SUPPLIED MATERIAL>

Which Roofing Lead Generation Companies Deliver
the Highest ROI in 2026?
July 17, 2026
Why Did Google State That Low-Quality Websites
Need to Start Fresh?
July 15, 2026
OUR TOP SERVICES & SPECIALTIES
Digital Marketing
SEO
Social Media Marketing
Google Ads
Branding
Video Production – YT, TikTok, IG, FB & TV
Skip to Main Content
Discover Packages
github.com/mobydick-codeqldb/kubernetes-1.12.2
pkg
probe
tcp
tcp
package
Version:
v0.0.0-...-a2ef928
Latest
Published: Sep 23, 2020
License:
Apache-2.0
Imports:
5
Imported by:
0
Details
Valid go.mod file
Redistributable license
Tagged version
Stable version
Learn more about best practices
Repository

--

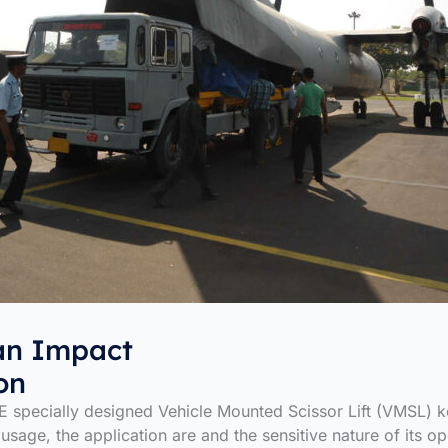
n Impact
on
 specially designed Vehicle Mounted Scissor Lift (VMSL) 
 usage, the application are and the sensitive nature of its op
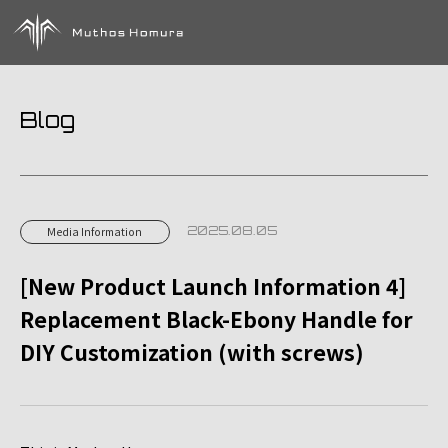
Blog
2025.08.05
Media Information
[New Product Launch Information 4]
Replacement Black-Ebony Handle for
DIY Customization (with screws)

BRIEF>
Which lines above contain the word "Google"? Show each of them.

REPLY>
Why Did Google State That Low-Quality Websites
Google Ads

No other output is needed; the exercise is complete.